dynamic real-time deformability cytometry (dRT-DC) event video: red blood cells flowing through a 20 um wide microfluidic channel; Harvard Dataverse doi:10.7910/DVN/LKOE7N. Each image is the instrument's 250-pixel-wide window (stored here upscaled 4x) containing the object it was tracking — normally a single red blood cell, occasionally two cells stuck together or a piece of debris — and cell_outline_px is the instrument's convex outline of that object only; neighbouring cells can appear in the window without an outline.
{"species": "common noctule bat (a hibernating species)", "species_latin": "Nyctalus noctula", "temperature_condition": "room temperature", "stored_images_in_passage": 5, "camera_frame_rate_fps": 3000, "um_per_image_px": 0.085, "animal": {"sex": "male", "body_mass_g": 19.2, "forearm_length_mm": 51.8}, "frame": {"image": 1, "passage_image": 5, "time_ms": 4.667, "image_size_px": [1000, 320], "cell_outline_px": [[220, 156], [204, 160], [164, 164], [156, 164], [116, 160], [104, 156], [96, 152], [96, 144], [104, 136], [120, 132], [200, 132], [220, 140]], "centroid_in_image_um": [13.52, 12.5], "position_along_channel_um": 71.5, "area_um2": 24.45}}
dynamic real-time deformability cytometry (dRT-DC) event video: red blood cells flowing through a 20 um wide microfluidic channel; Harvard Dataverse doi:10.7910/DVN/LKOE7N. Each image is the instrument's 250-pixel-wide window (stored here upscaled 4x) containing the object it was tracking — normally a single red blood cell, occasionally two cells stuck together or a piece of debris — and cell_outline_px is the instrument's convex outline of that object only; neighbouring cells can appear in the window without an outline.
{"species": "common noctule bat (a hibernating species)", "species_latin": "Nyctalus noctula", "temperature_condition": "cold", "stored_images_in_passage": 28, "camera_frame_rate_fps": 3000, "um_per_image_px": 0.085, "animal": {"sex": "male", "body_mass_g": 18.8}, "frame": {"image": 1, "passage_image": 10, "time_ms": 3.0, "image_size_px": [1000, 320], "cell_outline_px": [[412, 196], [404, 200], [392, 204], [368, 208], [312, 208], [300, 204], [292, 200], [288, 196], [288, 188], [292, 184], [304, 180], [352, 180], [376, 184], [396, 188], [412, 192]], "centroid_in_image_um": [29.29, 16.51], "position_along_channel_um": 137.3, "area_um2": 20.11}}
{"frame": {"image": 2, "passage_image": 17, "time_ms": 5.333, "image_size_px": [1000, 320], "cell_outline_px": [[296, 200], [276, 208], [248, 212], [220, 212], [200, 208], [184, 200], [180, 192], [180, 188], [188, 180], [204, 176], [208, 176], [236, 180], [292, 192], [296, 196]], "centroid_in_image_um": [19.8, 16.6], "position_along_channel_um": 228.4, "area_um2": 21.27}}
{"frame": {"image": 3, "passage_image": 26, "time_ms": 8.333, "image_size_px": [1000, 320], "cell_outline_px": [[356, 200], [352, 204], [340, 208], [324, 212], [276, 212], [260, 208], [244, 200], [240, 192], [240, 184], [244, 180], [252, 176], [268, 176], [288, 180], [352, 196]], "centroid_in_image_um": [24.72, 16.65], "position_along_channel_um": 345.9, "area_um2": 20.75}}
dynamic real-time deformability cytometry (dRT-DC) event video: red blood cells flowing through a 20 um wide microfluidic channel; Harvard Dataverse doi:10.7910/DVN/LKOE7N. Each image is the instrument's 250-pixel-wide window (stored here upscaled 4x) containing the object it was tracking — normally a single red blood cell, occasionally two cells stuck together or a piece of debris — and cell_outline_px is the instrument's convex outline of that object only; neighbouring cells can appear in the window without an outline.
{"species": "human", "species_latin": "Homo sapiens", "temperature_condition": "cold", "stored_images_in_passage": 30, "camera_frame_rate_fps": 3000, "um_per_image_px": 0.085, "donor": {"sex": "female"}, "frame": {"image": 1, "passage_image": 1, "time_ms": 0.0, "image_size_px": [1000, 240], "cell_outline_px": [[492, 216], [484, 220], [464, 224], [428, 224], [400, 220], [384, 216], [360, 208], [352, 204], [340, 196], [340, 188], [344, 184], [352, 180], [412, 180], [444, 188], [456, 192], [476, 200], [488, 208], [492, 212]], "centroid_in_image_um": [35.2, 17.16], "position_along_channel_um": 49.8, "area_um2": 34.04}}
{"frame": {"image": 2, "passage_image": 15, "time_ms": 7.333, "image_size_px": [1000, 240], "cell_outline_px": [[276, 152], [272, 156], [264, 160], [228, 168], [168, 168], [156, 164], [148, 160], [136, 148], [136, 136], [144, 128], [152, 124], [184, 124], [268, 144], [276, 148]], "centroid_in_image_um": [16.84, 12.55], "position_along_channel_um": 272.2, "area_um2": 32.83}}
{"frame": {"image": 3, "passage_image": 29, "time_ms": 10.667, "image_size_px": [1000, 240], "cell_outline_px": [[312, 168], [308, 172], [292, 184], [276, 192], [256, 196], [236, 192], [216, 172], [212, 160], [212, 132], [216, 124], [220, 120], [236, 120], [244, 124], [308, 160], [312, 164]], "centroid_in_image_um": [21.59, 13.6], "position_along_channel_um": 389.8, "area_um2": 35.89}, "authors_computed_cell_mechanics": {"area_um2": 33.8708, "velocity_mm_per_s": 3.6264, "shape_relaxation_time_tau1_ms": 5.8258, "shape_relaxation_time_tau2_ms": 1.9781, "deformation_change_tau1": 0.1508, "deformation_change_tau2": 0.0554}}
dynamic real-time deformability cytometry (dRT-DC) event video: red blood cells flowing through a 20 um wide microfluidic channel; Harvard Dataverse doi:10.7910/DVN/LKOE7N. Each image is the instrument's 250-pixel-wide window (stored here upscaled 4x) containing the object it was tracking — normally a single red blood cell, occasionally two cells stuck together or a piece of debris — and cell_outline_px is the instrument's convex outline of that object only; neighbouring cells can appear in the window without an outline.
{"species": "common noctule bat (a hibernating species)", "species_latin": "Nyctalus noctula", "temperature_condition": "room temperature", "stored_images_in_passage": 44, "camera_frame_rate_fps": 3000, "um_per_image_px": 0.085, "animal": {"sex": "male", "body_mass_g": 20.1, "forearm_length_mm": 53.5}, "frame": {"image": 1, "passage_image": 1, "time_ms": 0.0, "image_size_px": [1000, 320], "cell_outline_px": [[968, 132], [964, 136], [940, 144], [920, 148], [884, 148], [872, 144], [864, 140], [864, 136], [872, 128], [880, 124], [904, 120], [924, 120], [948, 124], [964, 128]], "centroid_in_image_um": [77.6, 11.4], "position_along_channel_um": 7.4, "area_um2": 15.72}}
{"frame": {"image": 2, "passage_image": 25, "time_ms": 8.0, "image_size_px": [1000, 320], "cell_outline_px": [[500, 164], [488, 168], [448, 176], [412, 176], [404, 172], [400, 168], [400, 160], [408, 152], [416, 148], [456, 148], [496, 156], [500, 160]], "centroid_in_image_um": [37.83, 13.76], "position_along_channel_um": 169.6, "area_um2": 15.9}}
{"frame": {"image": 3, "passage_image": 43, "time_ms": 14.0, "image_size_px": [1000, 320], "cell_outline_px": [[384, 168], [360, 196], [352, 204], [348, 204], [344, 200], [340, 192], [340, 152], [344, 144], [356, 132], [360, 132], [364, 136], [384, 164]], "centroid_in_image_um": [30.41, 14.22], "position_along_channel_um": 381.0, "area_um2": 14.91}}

···

* _Task prompt_: Copy out each line exactly.

* _Finished answer_:
dynamic real-time deformability cytometry (dRT-DC) event video: red blood cells flowing through a 20 um wide microfluidic channel; Harvard Dataverse doi:10.7910/DVN/LKOE7N. Each image is the instrument's 250-pixel-wide window (stored here upscaled 4x) containing the object it was tracking — normally a single red blood cell, occasionally two cells stuck together or a piece of debris — and cell_outline_px is the instrument's convex outline of that object only; neighbouring cells can appear in the window without an outline.
{"species": "common noctule bat (a hibernating species)", "species_latin": "Nyctalus noctula", "temperature_condition": "room temperature", "stored_images_in_passage": 5, "camera_frame_rate_fps": 3000, "um_per_image_px": 0.085, "animal": {"sex": "male", "body_mass_g": 19.2, "forearm_length_mm": 51.8}, "frame": {"image": 1, "passage_image": 5, "time_ms": 4.667, "image_size_px": [1000, 320], "cell_outline_px": [[220, 156], [204, 160], [164, 164], [156, 164], [116, 160], [104, 156], [96, 152], [96, 144], [104, 136], [120, 132], [200, 132], [220, 140]], "centroid_in_image_um": [13.52, 12.5], "position_along_channel_um": 71.5, "area_um2": 24.45}}
dynamic real-time deformability cytometry (dRT-DC) event video: red blood cells flowing through a 20 um wide microfluidic channel; Harvard Dataverse doi:10.7910/DVN/LKOE7N. Each image is the instrument's 250-pixel-wide window (stored here upscaled 4x) containing the object it was tracking — normally a single red blood cell, occasionally two cells stuck together or a piece of debris — and cell_outline_px is the instrument's convex outline of that object only; neighbouring cells can appear in the window without an outline.
{"species": "common noctule bat (a hibernating species)", "species_latin": "Nyctalus noctula", "temperature_condition": "cold", "stored_images_in_passage": 28, "camera_frame_rate_fps": 3000, "um_per_image_px": 0.085, "animal": {"sex": "male", "body_mass_g": 18.8}, "frame": {"image": 1, "passage_image": 10, "time_ms": 3.0, "image_size_px": [1000, 320], "cell_outline_px": [[412, 196], [404, 200], [392, 204], [368, 208], [312, 208], [300, 204], [292, 200], [288, 196], [288, 188], [292, 184], [304, 180], [352, 180], [376, 184], [396, 188], [412, 192]], "centroid_in_image_um": [29.29, 16.51], "position_along_channel_um": 137.3, "area_um2": 20.11}}
{"frame": {"image": 2, "passage_image": 17, "time_ms": 5.333, "image_size_px": [1000, 320], "cell_outline_px": [[296, 200], [276, 208], [248, 212], [220, 212], [200, 208], [184, 200], [180, 192], [180, 188], [188, 180], [204, 176], [208, 176], [236, 180], [292, 192], [296, 196]], "centroid_in_image_um": [19.8, 16.6], "position_along_channel_um": 228.4, "area_um2": 21.27}}
{"frame": {"image": 3, "passage_image": 26, "time_ms": 8.333, "image_size_px": [1000, 320], "cell_outline_px": [[356, 200], [352, 204], [340, 208], [324, 212], [276, 212], [260, 208], [244, 200], [240, 192], [240, 184], [244, 180], [252, 176], [268, 176], [288, 180], [352, 196]], "centroid_in_image_um": [24.72, 16.65], "position_along_channel_um": 345.9, "area_um2": 20.75}}
dynamic real-time deformability cytometry (dRT-DC) event video: red blood cells flowing through a 20 um wide microfluidic channel; Harvard Dataverse doi:10.7910/DVN/LKOE7N. Each image is the instrument's 250-pixel-wide window (stored here upscaled 4x) containing the object it was tracking — normally a single red blood cell, occasionally two cells stuck together or a piece of debris — and cell_outline_px is the instrument's convex outline of that object only; neighbouring cells can appear in the window without an outline.
{"species": "human", "species_latin": "Homo sapiens", "temperature_condition": "cold", "stored_images_in_passage": 30, "camera_frame_rate_fps": 3000, "um_per_image_px": 0.085, "donor": {"sex": "female"}, "frame": {"image": 1, "passage_image": 1, "time_ms": 0.0, "image_size_px": [1000, 240], "cell_outline_px": [[492, 216], [484, 220], [464, 224], [428, 224], [400, 220], [384, 216], [360, 208], [352, 204], [340, 196], [340, 188], [344, 184], [352, 180], [412, 180], [444, 188], [456, 192], [476, 200], [488, 208], [492, 212]], "centroid_in_image_um": [35.2, 17.16], "position_along_channel_um": 49.8, "area_um2": 34.04}}
{"frame": {"image": 2, "passage_image": 15, "time_ms": 7.333, "image_size_px": [1000, 240], "cell_outline_px": [[276, 152], [272, 156], [264, 160], [228, 168], [168, 168], [156, 164], [148, 160], [136, 148], [136, 136], [144, 128], [152, 124], [184, 124], [268, 144], [276, 148]], "centroid_in_image_um": [16.84, 12.55], "position_along_channel_um": 272.2, "area_um2": 32.83}}
{"frame": {"image": 3, "passage_image": 29, "time_ms": 10.667, "image_size_px": [1000, 240], "cell_outline_px": [[312, 168], [308, 172], [292, 184], [276, 192], [256, 196], [236, 192], [216, 172], [212, 160], [212, 132], [216, 124], [220, 120], [236, 120], [244, 124], [308, 160], [312, 164]], "centroid_in_image_um": [21.59, 13.6], "position_along_channel_um": 389.8, "area_um2": 35.89}, "authors_computed_cell_mechanics": {"area_um2": 33.8708, "velocity_mm_per_s": 3.6264, "shape_relaxation_time_tau1_ms": 5.8258, "shape_relaxation_time_tau2_ms": 1.9781, "deformation_change_tau1": 0.1508, "deformation_change_tau2": 0.0554}}
dynamic real-time deformability cytometry (dRT-DC) event video: red blood cells flowing through a 20 um wide microfluidic channel; Harvard Dataverse doi:10.7910/DVN/LKOE7N. Each image is the instrument's 250-pixel-wide window (stored here upscaled 4x) containing the object it was tracking — normally a single red blood cell, occasionally two cells stuck together or a piece of debris — and cell_outline_px is the instrument's convex outline of that object only; neighbouring cells can appear in the window without an outline.
{"species": "common noctule bat (a hibernating species)", "species_latin": "Nyctalus noctula", "temperature_condition": "room temperature", "stored_images_in_passage": 44, "camera_frame_rate_fps": 3000, "um_per_image_px": 0.085, "animal": {"sex": "male", "body_mass_g": 20.1, "forearm_length_mm": 53.5}, "frame": {"image": 1, "passage_image": 1, "time_ms": 0.0, "image_size_px": [1000, 320], "cell_outline_px": [[968, 132], [964, 136], [940, 144], [920, 148], [884, 148], [872, 144], [864, 140], [864, 136], [872, 128], [880, 124], [904, 120], [924, 120], [948, 124], [964, 128]], "centroid_in_image_um": [77.6, 11.4], "position_along_channel_um": 7.4, "area_um2": 15.72}}
{"frame": {"image": 2, "passage_image": 25, "time_ms": 8.0, "image_size_px": [1000, 320], "cell_outline_px": [[500, 164], [488, 168], [448, 176], [412, 176], [404, 172], [400, 168], [400, 160], [408, 152], [416, 148], [456, 148], [496, 156], [500, 160]], "centroid_in_image_um": [37.83, 13.76], "position_along_channel_um": 169.6, "area_um2": 15.9}}
{"frame": {"image": 3, "passage_image": 43, "time_ms": 14.0, "image_size_px": [1000, 320], "cell_outline_px": [[384, 168], [360, 196], [352, 204], [348, 204], [344, 200], [340, 192], [340, 152], [344, 144], [356, 132], [360, 132], [364, 136], [384, 164]], "centroid_in_image_um": [30.41, 14.22], "position_along_channel_um": 381.0, "area_um2": 14.91}}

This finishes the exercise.